Well, that hasn't been my experience with other collaborative technologies (I guess you could say my experience is with groupware, but that term is almost as ambiguous as Web 2.0). And, it is also not what Andrew McAfee said happened at Dresdner Kleinwort Wasserstein. In a recent Interop keynote address McAfee relayed a story about an interview with DrKW and their deployment of Socialtext wikis and blogs. In that interview he discovered that blogs and wikis were not immediately adopted by employees (although, I would bet there were some groups that did just that). Instead, McAfee said the DrKW Director told him "It's been a long process for me to encourage my team to use this tool and to migrate their collaboration patterns from email" and when you scale down the level of participation in Wikipedia "to enterprise size you have exactly nobody doing anything with these tools."

This story more closely aligns with my experiences. Perhaps a certain segment of employees embrace it, but to be truly successful and pervasively used throughout a company much more is required, like a senior manager changing expectations of behavior and driving the change through the organization as a standard practice. I expect most anyone experienced with deploying collaborative technologies, Web 2.0 or otherwise, would say the same thing. Failed implementations are often not technology problems.

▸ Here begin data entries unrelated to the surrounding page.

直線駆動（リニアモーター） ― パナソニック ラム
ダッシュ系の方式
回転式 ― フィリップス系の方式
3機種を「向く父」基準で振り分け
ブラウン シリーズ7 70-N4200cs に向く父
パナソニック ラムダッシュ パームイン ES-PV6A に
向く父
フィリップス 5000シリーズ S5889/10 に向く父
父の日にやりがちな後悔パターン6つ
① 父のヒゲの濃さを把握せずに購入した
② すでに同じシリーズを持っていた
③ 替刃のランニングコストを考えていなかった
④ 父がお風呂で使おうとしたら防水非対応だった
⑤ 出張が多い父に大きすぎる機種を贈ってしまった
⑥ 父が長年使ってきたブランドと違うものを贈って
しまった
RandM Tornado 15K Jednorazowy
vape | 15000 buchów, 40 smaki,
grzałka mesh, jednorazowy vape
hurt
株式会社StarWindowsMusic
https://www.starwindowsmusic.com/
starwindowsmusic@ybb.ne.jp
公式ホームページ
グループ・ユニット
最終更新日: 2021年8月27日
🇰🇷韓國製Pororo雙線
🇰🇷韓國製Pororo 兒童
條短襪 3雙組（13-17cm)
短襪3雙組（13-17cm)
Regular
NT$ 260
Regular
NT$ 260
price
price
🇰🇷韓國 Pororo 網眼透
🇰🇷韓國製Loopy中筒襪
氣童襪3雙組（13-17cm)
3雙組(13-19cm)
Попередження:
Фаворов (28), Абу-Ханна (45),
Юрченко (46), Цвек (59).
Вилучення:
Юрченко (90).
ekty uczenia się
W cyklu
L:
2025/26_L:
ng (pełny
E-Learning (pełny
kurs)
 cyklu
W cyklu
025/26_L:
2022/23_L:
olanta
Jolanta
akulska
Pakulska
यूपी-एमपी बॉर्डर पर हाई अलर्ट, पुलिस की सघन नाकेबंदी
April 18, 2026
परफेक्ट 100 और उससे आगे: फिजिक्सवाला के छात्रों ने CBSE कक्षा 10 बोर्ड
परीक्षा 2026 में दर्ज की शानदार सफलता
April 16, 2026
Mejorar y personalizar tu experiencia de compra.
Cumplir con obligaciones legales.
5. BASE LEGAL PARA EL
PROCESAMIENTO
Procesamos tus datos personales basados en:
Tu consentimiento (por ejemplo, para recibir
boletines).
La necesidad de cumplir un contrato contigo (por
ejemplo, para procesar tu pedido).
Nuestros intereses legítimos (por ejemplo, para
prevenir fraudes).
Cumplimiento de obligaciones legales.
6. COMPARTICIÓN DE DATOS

Web 2.0 evangelists like to say these technologies put the user at the center. Yet, most of them fall into the same trap as many other collaborative technologies' marketing campaigns; they only talk about technology. However, earlier this year Socialtext released a fabulous paper entitled "An Adoption Strategy for Social Software in the Enterprise". The insights offered here are fantastic; identify, understand, and support key users, grass-root adoption coupled with top-down support, etc. However, I didn't read anything in this guide that said these strategies only work for Web 2.0. I argue these strategies apply to nearly all enterprise collaborative technologies and strongly suggest this as recommended reading for any intranet strategist.

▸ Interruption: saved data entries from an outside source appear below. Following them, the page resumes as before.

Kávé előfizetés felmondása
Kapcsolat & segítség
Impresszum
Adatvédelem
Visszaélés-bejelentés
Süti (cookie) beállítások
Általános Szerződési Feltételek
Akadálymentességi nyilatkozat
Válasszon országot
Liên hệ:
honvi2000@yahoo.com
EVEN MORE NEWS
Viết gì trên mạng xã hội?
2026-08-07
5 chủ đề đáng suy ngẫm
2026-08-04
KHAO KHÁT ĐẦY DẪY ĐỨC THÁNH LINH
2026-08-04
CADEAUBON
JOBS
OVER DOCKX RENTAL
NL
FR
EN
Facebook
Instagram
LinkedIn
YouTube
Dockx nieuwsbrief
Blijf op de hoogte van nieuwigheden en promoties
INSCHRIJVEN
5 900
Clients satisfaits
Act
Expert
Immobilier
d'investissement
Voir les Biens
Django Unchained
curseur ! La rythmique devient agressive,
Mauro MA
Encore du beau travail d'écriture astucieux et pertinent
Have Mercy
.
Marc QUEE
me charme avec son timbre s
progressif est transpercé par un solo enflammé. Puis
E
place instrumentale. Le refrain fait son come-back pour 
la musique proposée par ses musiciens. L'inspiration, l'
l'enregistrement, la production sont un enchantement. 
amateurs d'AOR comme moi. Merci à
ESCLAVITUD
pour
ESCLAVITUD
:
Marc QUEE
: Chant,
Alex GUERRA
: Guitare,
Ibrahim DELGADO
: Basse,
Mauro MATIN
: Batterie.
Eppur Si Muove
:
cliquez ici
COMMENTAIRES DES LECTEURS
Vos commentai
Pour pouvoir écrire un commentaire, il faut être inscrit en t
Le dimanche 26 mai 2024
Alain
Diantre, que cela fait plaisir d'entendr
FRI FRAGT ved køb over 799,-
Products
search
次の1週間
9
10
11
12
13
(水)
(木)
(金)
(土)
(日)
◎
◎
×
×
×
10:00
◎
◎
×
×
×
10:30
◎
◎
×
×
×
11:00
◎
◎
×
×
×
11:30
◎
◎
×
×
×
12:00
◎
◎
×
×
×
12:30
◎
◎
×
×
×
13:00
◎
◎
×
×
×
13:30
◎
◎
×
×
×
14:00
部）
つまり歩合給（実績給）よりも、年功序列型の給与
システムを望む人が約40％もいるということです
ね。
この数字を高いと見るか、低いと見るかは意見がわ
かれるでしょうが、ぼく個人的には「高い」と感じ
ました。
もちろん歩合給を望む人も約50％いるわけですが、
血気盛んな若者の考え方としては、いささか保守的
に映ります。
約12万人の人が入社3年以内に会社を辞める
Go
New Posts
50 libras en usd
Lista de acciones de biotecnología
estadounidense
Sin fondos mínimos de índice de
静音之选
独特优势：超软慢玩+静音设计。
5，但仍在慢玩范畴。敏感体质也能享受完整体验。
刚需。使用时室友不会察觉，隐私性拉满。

Last week Michael Sampson posted a detailed article in response to Andrew McAfee's "9X Email Problem". In it, Sampson questions the need for "emergence" in an enterprise and highlights the similarities in challenges between groupware and Enterprise 2.0 technologies. At one point Sampson says: "'groupware' and 'Enterprise 2.0' in my view are more similar than disparate in what the respective technologies' clusters offer" and one of his conclusion is: "The collaboration-fostering capabilities of Enterprise 2.0 are nothing new. Such capabilities have been around for over a decade, under various product names and genres."

I agree with Sampson and tend to think of Web 2.0 and groupware technologies as being different points on the same collaborative technology continuum. In my opinion the growth of Web 2.0 technologies on the public Internet benefits enterprise collaborative technologies by building awareness and end-user familiarity. Although Web 2.0 technologies point out the need for innovative capabilities such as self-service, lightweight access to information, and others they are not necessarily the first to apply them.

I think it is easy to get caught up with a new technology, or new trend, and dismiss anything that came before it as "legacy", too structured, or whatever other criticism you can apply. However, Michael Sampson nails it when he says "Flatly dismissing what went before in favor of the new-new thing is unwise for those in organizations who are tasked with making intelligent decisions about how to help knowledge workers do their stuff well."